Yapılacak İşler>
(a) Belgede "14 Ağustos tarihli" ile "birim tarafından gerçekleştirilmiştir." arasındaki kısmı, bu iki ifade de dahil olmak üzere olduğu gibi verin.
(b) Belgeye göre şu ifadelerin her biri doğru mu? Her birine evet ya da hayır deyin ve karar veren sözleri belgeden aynen alıntılayın. (i) Diyarbakır'daki saldırıda ölenlerin hepsi aynı ailedendi. (ii) HPG, Sur'daki patlamayı kendisine bağlı bir birimin yaptığını bildirdi. (iii) HPG'nin açıklaması 10 Ağustos tarihlidir.

Belge>
+---+

Haberin Kürtçesi için tıklayın
Halk Savunma Güçleri (HPG) Mardin’in Kızıltepe ilçesinde ve Diyarbakır’ın Sur ilçesinde 10 Ağustos’ta yaşanan, yedi sivil ve bir polisin öldüğü bombalı saldırılara dair açıklama yayınladı.
HPG Basın İrtibat Merkezi imzalı açıklamada Sur’daki patlamanın HPG ile ilgisi olmadığı, Kızıltepe’deki saldırıyı ise HPG’ye bağlı bir birimin yaptığı belirtildi.
Diyarbakır’daki saldırıda hepsi aynı aileden beş kişi, Kızıltepe’deki saldırıda ise, biri polis ikisi sivil üç kişi hayatını kaybetmişti.
"Soruşturma açıldı"
14 Ağustos tarihli açıklamada şu ifadeler yer aldı:
"Sur’da gerçekleşen patlama ile HPG ve Amed eyalet güçlerimizin herhangi bir ilişkisi yoktur. Ancak bu eylemin yerel düzeyde farklı bir birim tarafından Türk devletinin Sur’da ve Amed’de devreye koyduğu uygulamalarına karşı gerçekleştirdiği bir eylem olduğu anlaşılmıştır. Mardin’in Qoser ilçesinde yapılan eylem ise HPG’ye bağlı bir birim tarafından gerçekleştirilmiştir.
“Her ne kadar Sur’daki eylem doğrudan HPG’ye ait olmasa da bu tür birimler üzerinde daha fazla denetim ve kontrolün sağlanamamasından dolayı sorumluluk yine de HPG’ye aittir. Gerek Sur’daki, gerekse de Qoser’deki eylemlerin yapılış mekanı ve uygulama biçiminde ciddi yetersizlik ve eleştiri konusu yapılacak hususlar söz konusudur. Bu yüzden soruşturma açılmıştır. Bundan sonra yapılacak eylemlerde sivillerin herhangi bir biçimde zarar görmemesi için, salt sömürgeci işgal güçlerinin hedeflenmesi hususu üzerinde büyük bir ciddiyetle durulacaktır.

+---+

Çıkarılan Malzeme>
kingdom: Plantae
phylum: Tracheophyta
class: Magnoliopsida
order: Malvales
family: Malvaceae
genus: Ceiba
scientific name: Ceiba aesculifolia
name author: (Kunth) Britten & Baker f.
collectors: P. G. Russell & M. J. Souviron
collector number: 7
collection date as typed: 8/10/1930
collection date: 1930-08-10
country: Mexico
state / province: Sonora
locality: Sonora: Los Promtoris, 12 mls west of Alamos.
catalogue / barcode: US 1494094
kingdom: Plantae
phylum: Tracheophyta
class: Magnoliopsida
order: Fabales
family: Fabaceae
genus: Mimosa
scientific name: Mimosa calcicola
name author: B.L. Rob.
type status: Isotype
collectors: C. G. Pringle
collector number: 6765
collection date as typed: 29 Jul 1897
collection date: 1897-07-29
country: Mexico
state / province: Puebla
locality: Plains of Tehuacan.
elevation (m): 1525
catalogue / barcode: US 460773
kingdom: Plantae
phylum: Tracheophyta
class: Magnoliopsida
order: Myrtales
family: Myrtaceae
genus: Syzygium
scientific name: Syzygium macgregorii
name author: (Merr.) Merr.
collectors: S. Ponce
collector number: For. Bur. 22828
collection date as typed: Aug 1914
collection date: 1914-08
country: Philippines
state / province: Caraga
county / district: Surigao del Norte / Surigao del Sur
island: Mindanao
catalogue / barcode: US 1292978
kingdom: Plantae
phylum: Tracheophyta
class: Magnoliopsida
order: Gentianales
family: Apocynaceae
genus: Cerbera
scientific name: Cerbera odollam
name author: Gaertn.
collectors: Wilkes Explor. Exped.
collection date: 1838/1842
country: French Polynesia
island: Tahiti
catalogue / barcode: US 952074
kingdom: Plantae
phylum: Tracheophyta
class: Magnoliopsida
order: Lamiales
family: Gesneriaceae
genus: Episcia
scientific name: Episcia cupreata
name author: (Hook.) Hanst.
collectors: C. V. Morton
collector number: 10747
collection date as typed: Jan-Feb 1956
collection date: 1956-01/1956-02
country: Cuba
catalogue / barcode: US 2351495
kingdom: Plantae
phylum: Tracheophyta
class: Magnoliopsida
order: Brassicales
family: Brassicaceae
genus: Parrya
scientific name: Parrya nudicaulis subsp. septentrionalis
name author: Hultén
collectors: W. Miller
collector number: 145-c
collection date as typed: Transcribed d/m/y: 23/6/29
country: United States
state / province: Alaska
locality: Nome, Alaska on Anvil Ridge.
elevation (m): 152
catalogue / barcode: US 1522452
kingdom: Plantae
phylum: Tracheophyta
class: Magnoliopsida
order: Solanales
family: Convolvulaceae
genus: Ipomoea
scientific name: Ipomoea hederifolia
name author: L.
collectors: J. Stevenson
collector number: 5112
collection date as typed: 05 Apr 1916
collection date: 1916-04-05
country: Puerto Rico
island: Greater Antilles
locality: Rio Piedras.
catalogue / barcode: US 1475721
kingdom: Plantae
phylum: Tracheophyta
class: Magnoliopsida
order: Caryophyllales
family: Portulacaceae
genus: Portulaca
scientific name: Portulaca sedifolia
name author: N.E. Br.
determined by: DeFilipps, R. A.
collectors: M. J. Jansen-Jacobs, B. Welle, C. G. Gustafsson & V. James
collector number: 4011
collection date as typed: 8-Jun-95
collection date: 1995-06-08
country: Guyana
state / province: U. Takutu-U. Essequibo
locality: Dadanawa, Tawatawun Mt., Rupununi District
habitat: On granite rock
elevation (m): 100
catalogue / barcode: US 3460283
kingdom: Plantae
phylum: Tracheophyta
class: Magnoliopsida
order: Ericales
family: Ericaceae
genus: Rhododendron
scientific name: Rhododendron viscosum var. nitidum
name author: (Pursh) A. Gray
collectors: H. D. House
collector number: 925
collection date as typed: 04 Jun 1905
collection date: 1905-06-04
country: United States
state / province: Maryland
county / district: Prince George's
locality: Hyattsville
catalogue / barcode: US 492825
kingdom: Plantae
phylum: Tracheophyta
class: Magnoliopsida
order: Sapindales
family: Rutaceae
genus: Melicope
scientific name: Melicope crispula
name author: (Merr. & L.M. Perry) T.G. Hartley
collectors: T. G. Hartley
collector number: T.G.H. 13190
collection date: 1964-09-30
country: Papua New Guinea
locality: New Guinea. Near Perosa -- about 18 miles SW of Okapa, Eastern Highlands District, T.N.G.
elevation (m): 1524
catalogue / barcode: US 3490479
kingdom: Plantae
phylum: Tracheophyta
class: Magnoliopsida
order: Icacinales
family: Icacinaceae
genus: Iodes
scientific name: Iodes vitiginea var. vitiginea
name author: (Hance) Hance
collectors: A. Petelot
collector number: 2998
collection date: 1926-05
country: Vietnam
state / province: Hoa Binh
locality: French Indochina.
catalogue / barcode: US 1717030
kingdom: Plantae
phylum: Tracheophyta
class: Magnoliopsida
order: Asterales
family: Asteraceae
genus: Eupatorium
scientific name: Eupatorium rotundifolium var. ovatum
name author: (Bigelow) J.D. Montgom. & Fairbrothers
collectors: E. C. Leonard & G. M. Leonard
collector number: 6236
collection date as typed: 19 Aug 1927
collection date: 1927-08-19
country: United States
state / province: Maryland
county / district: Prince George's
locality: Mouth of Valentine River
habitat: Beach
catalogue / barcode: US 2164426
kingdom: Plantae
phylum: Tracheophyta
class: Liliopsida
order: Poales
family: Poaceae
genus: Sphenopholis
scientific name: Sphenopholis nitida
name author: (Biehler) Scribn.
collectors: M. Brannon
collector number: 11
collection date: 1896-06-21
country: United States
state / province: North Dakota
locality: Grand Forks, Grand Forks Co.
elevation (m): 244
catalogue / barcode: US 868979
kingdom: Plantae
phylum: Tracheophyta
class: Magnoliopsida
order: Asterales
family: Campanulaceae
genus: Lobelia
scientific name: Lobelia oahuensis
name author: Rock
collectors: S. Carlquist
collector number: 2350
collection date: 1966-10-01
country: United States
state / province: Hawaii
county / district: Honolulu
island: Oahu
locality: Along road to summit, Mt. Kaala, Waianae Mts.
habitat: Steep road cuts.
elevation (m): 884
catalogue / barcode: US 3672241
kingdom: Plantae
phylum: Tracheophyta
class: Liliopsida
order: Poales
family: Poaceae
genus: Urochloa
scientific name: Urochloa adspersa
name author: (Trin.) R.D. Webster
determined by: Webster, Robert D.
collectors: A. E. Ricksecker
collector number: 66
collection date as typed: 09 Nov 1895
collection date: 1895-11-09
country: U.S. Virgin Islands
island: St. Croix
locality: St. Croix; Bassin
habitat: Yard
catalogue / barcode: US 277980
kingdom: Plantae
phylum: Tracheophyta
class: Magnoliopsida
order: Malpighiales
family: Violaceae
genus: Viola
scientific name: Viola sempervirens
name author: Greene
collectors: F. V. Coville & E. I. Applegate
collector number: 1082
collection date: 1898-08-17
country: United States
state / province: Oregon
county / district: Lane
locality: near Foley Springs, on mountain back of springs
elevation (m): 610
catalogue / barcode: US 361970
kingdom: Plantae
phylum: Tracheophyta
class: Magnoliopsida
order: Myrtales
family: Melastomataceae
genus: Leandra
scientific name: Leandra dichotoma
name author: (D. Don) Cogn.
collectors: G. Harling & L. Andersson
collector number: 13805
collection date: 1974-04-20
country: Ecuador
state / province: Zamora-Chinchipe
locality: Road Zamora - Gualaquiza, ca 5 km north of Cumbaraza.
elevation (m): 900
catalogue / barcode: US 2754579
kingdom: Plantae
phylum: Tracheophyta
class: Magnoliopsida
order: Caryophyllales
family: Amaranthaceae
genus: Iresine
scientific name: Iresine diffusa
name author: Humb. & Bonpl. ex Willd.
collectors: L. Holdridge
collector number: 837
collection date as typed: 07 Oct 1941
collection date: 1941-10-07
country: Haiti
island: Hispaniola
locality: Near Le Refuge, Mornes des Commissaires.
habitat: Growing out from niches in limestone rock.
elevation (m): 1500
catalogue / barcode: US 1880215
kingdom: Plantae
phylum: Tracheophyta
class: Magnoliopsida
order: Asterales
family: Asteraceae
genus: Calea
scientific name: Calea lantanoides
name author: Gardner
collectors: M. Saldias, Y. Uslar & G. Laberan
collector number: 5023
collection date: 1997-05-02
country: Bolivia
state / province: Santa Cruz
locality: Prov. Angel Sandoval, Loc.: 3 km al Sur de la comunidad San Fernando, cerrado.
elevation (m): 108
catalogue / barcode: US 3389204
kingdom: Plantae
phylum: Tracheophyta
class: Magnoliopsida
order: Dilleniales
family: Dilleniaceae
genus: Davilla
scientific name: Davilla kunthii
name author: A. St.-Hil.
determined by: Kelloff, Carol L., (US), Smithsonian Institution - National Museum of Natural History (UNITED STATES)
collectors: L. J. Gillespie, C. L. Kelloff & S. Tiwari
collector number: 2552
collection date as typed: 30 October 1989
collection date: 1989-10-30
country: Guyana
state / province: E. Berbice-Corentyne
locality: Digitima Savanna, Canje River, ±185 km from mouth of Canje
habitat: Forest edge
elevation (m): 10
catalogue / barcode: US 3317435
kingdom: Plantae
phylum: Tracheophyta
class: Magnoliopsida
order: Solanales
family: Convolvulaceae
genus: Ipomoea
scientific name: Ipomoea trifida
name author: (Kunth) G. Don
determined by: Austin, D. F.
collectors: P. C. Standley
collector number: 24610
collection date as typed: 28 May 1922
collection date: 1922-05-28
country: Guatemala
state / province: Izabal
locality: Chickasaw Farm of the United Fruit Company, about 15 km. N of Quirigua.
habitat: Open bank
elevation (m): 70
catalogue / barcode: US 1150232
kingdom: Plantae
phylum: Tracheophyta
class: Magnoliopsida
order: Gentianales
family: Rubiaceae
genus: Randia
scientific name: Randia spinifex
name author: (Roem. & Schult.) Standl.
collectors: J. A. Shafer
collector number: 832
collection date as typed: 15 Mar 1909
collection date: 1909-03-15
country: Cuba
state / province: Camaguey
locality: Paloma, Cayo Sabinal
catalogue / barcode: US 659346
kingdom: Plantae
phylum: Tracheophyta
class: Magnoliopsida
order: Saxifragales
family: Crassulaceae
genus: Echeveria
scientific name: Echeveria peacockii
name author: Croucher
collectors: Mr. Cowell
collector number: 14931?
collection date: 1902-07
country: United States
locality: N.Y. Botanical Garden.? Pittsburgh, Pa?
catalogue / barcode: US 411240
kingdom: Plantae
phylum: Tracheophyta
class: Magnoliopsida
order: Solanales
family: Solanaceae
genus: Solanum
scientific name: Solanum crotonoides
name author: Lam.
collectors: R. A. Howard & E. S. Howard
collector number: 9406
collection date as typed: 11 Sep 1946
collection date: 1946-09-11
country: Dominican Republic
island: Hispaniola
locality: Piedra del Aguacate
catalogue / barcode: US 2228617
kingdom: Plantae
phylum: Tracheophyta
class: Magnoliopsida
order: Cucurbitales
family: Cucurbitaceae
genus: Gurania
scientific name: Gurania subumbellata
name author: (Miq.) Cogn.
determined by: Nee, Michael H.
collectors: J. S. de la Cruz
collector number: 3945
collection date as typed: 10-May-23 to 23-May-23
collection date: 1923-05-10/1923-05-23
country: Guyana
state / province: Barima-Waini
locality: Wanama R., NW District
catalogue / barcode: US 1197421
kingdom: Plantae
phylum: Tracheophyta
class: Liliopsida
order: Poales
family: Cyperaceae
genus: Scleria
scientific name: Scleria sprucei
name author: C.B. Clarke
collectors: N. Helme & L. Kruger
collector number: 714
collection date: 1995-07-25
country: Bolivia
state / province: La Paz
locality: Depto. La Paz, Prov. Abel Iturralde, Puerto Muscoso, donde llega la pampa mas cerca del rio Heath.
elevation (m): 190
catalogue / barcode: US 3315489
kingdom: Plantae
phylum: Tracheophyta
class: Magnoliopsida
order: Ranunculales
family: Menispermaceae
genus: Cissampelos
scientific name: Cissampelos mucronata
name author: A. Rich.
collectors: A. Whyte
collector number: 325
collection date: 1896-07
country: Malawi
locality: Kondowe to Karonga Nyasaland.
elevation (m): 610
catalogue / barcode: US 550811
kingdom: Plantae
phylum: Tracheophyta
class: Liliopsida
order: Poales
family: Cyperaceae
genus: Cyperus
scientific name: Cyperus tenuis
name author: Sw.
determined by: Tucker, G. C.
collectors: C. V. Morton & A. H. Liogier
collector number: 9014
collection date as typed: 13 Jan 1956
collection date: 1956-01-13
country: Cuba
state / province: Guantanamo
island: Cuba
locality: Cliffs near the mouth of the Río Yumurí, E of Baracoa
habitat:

+---+

Alıştırma Cevapları>
(a)
14 Ağustos tarihli açıklamada şu ifadeler yer aldı:
"Sur’da gerçekleşen patlama ile HPG ve Amed eyalet güçlerimizin herhangi bir ilişkisi yoktur. Ancak bu eylemin yerel düzeyde farklı bir birim tarafından Türk devletinin Sur’da ve Amed’de devreye koyduğu uygulamalarına karşı gerçekleştirdiği bir eylem olduğu anlaşılmıştır. Mardin’in Qoser ilçesinde yapılan eylem ise HPG’ye bağlı bir birim tarafından gerçekleştirilmiştir.

(b)
(i) Evet: "Diyarbakır’daki saldırıda hepsi aynı aileden beş kişi"
(ii) Hayır: "Sur’daki patlamanın HPG ile ilgisi olmadığı"
(iii) Hayır: "14 Ağustos tarihli açıklamada"